Work task :: The lines below may contain the word "center". Please count those that do and give the number alone.

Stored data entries
◆ ◆ ◆ ◆

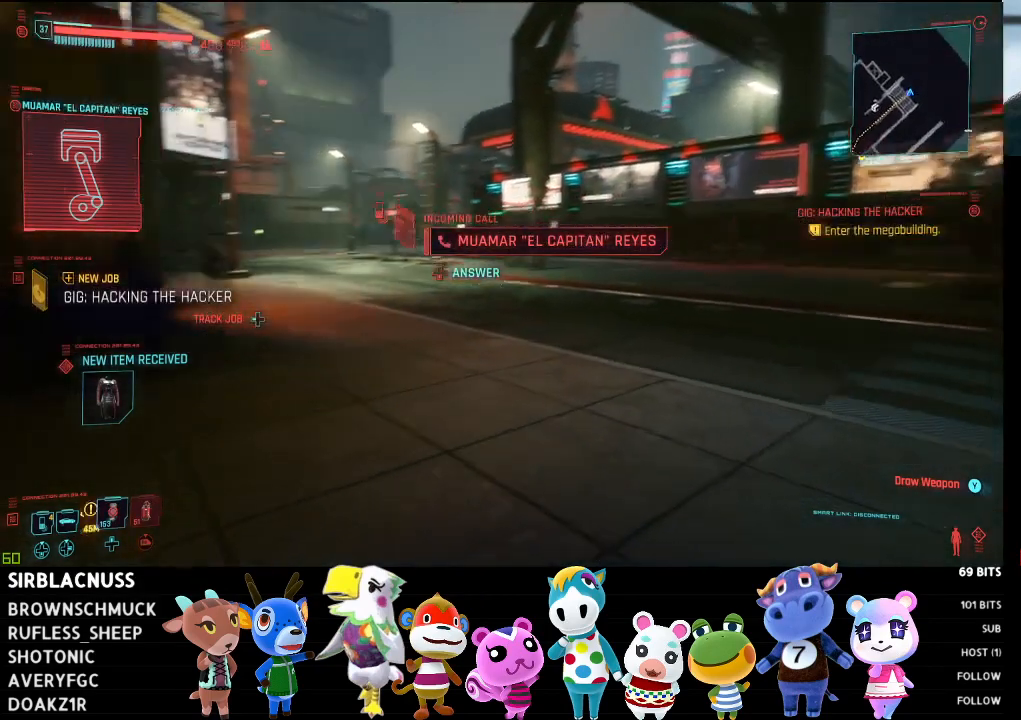
{"buttons": [], "left_stick": "right", "right_stick": "left", "events": [[183, "right_stick", "center"], [367, "right_stick", "left"]]}
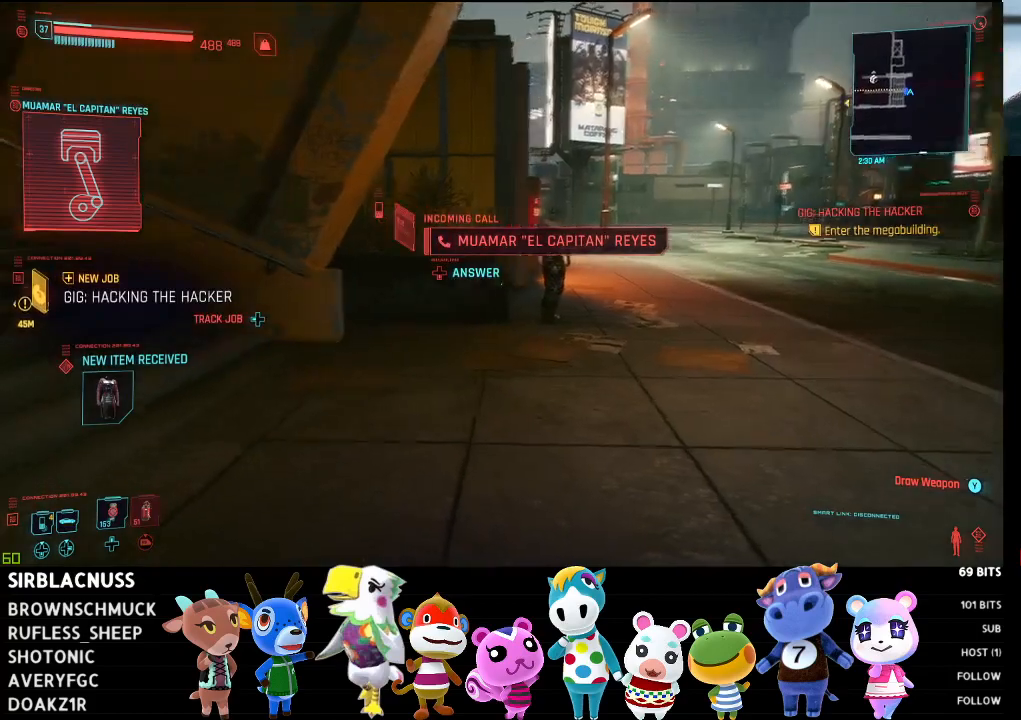
{"buttons": ["DPAD_DOWN"], "left_stick": "center", "right_stick": "center", "events": [[200, "left_stick", "center"], [317, "right_stick", "center"], [483, "DPAD_DOWN", "down"]]}
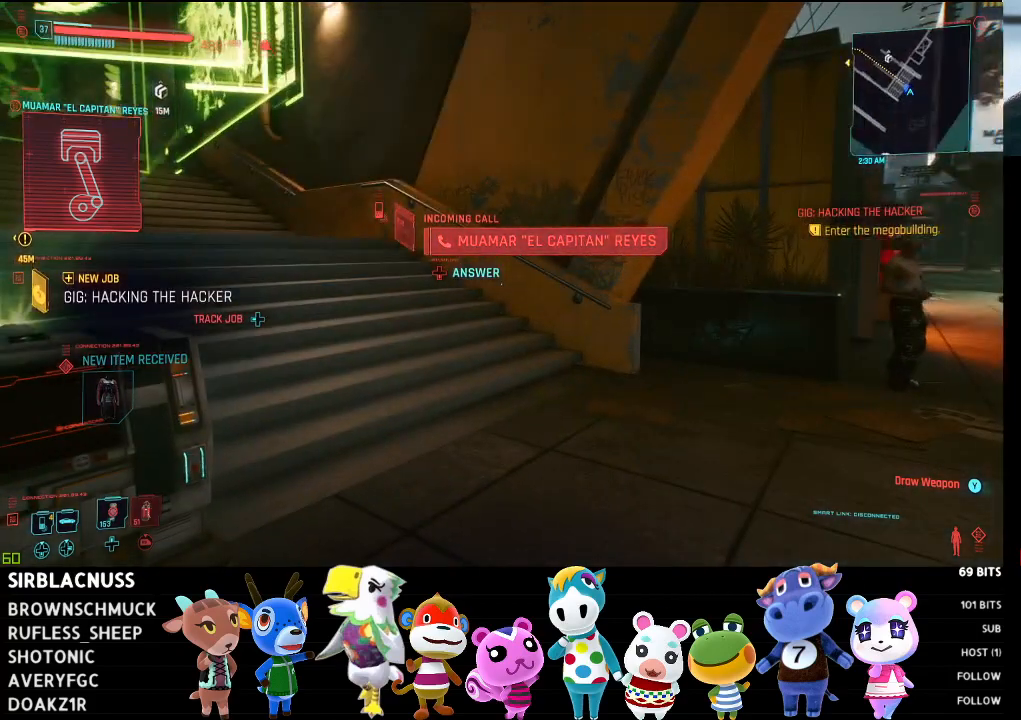
{"buttons": [], "left_stick": "center", "right_stick": "center", "events": [[83, "DPAD_DOWN", "up"]]}
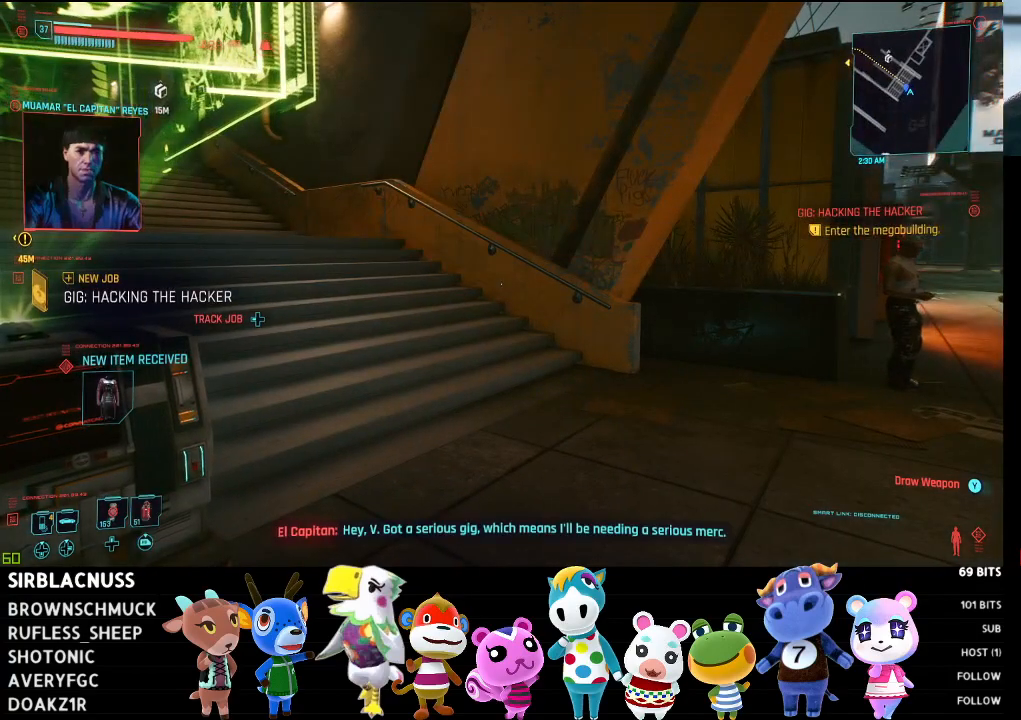
{"buttons": [], "left_stick": "up-right", "right_stick": "center", "events": [[17, "left_stick", "right"], [267, "left_stick", "up-right"]]}
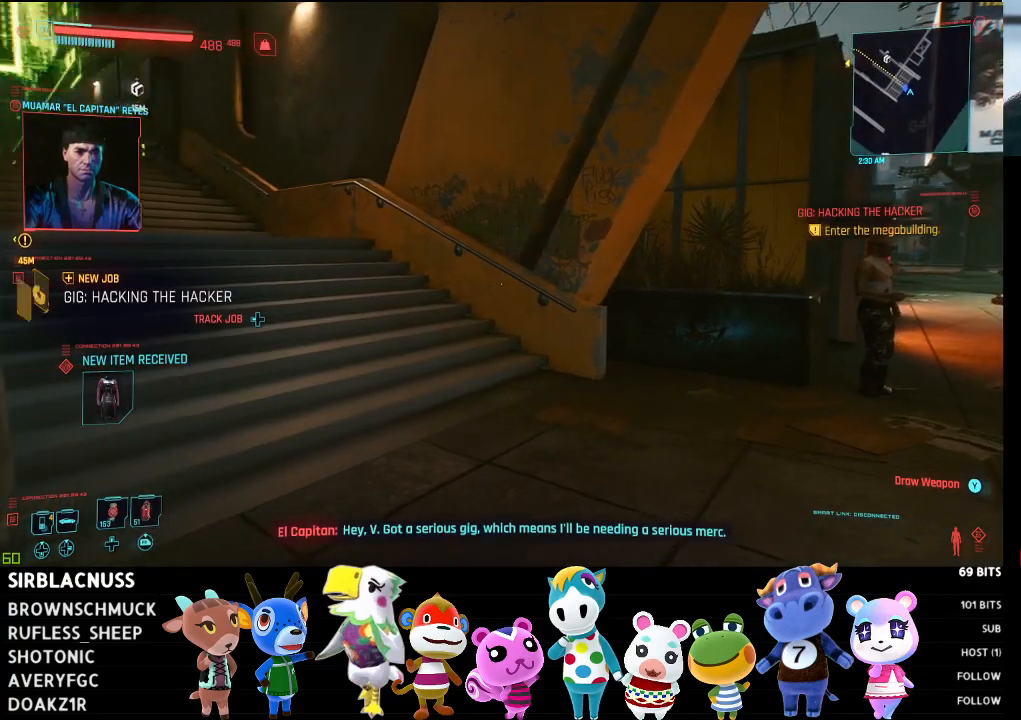
{"buttons": [], "left_stick": "up-right", "right_stick": "left", "events": [[317, "right_stick", "left"]]}
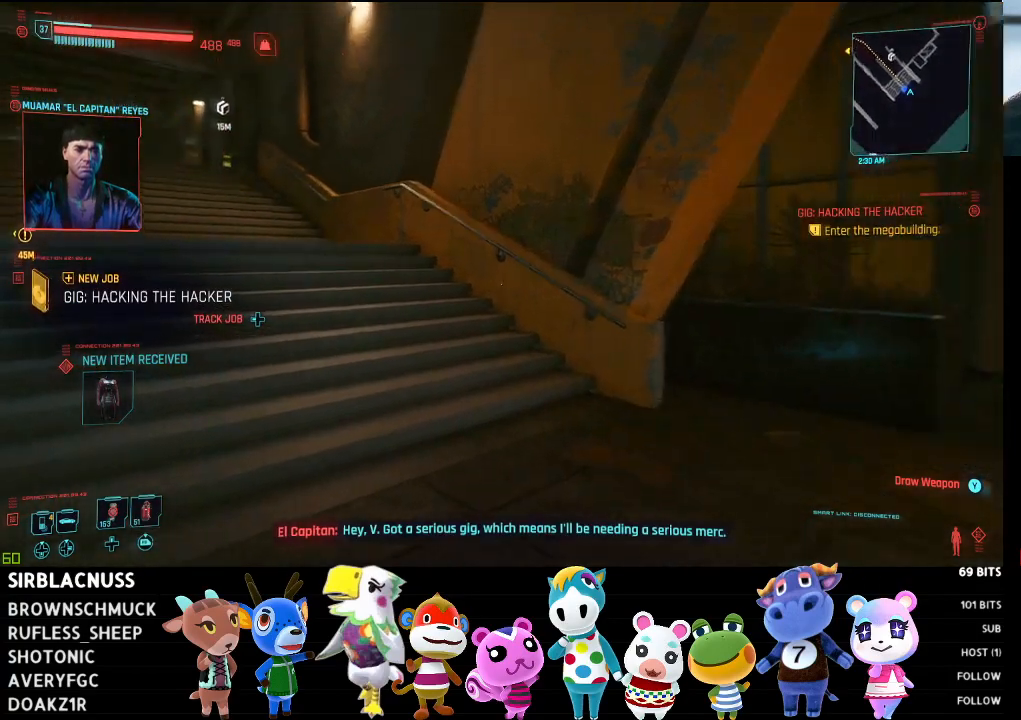
{"buttons": [], "left_stick": "up", "right_stick": "up-left", "events": [[83, "left_stick", "up"], [117, "right_stick", "up-left"]]}
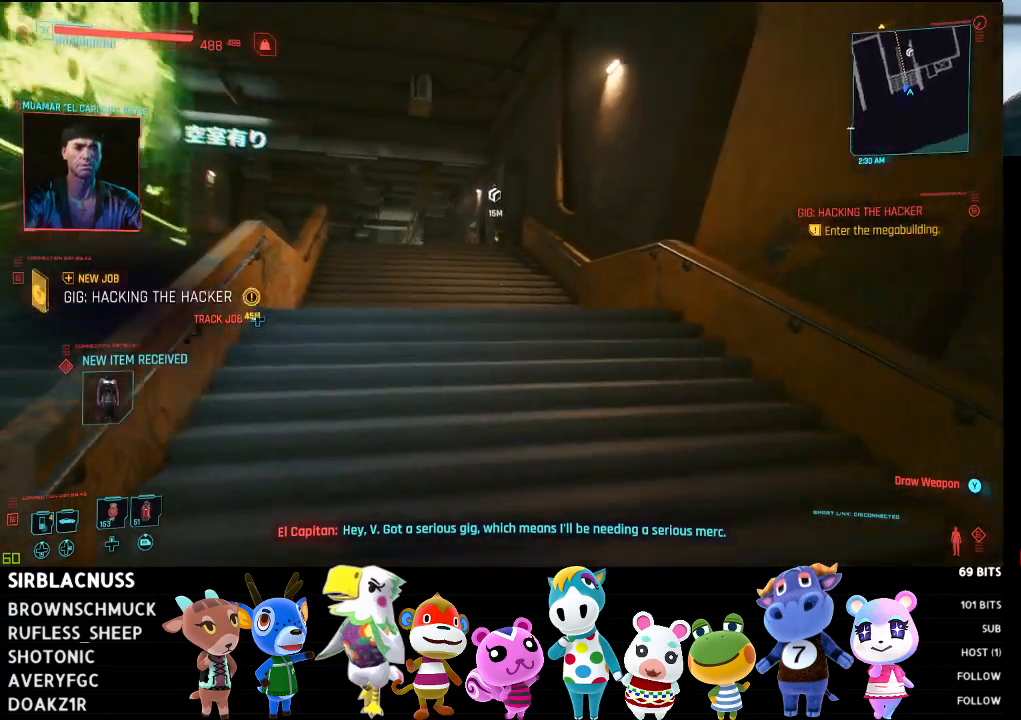
{"buttons": [], "left_stick": "up", "right_stick": "center", "events": [[333, "right_stick", "center"]]}
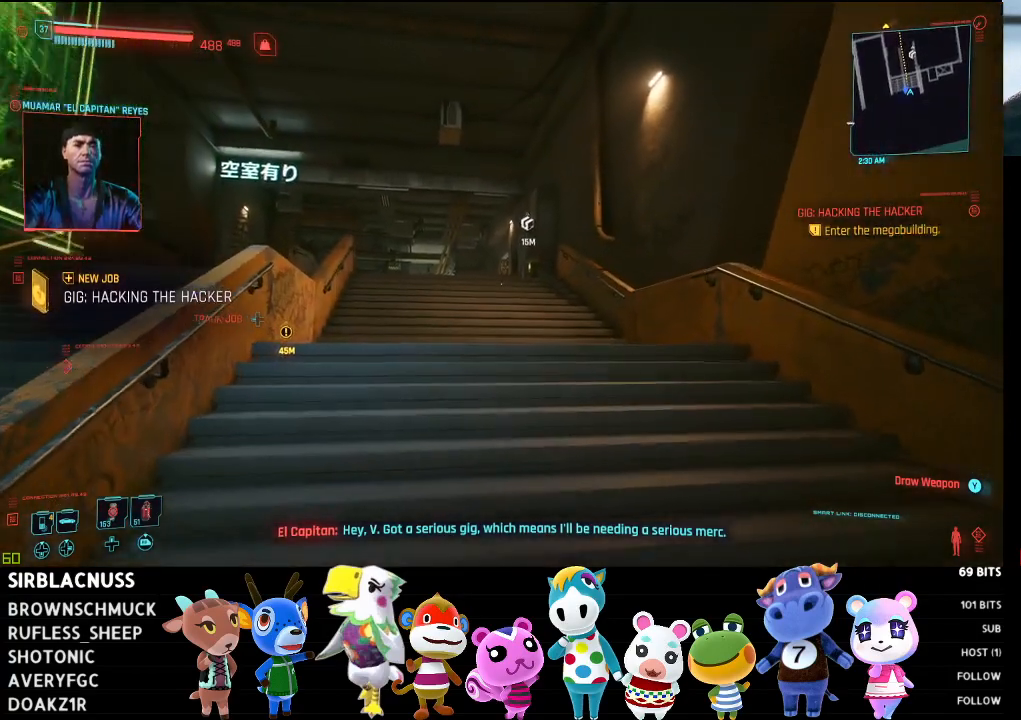
{"buttons": [], "left_stick": "up", "right_stick": "center", "events": []}
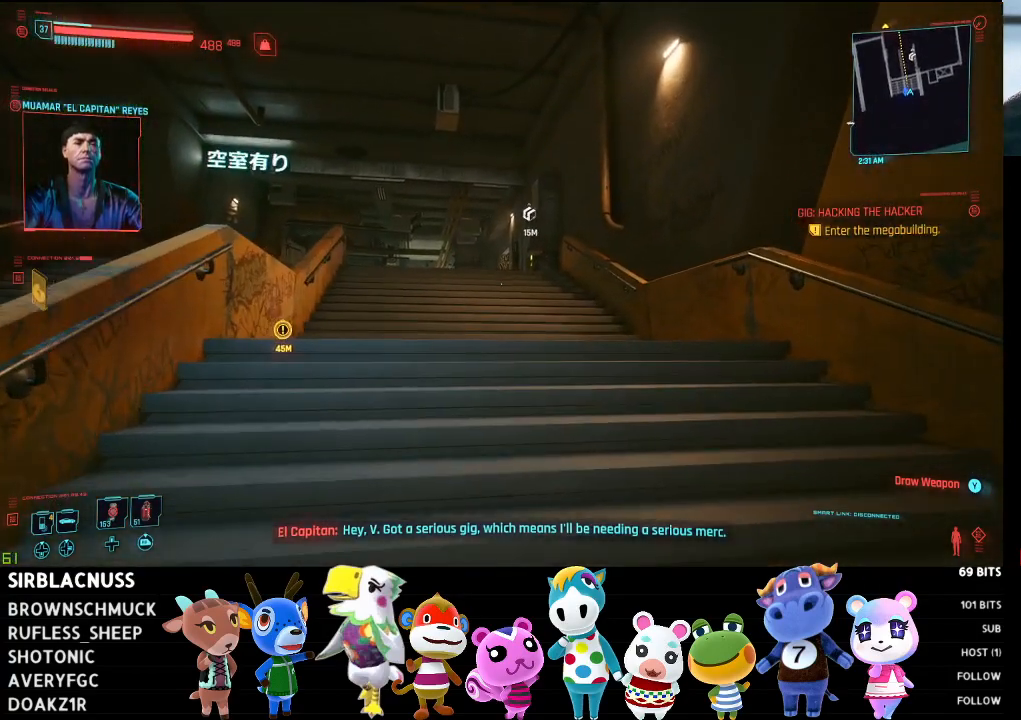
{"buttons": [], "left_stick": "up", "right_stick": "down-left", "events": [[283, "right_stick", "down-left"]]}
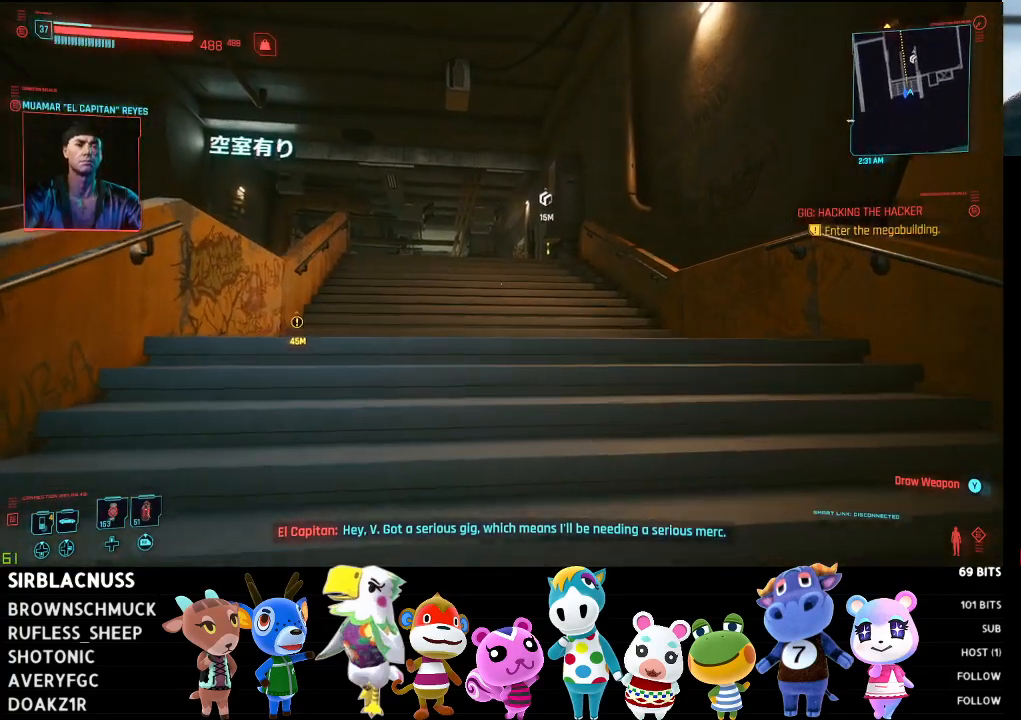
{"buttons": [], "left_stick": "up", "right_stick": "down-left", "events": []}
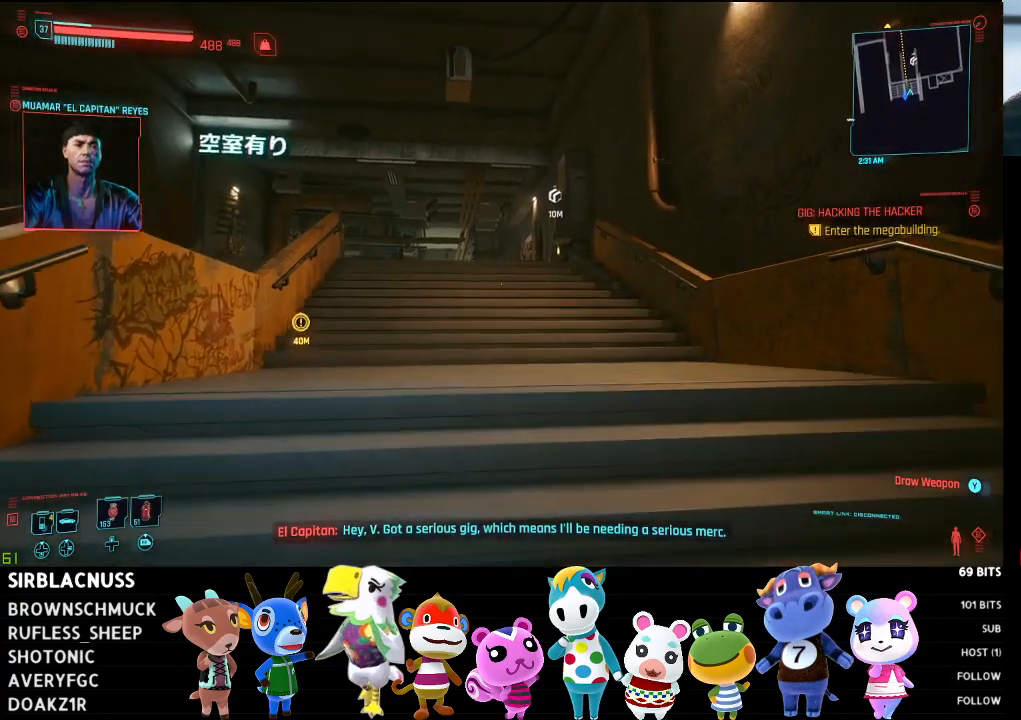
{"buttons": [], "left_stick": "up", "right_stick": "center", "events": [[83, "right_stick", "center"]]}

◆ ◆ ◆ ◆

Your response :: 7